> _Task directions_:
Wherever the word "veya" shows up in the data, report the line it sits in.

> _Data for processing_:
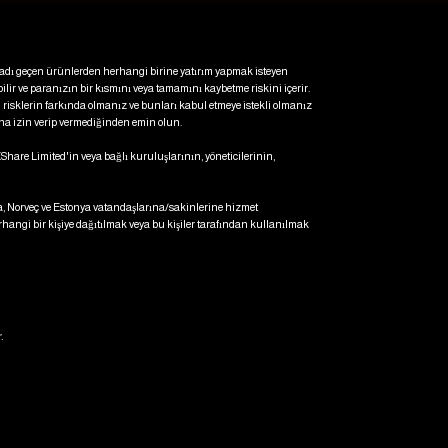
a adı geçen ürünlerden herhangi birine yatırım yapmak isteyen
bilir ve paranızın bir kısmını veya tamamını kaybetme riskini içerir.
 risklerin farkında olmanız ve bunları kabul etmeye istekli olmanız
una izin verip vermediğinden emin olun.
XShare Limited'in veya bağlı kuruluşlarının, yöneticilerinin,
ya, Norveç ve Estonya vatandaşlarına/sakinlerine hizmet
hangi bir kişiye dağıtılmak veya bu kişiler tarafından kullanılmak
.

> _Exercise output_:
bilir ve paranızın bir kısmını veya tamamını kaybetme riskini içerir.
XShare Limited'in veya bağlı kuruluşlarının, yöneticilerinin,
hangi bir kişiye dağıtılmak veya bu kişiler tarafından kullanılmak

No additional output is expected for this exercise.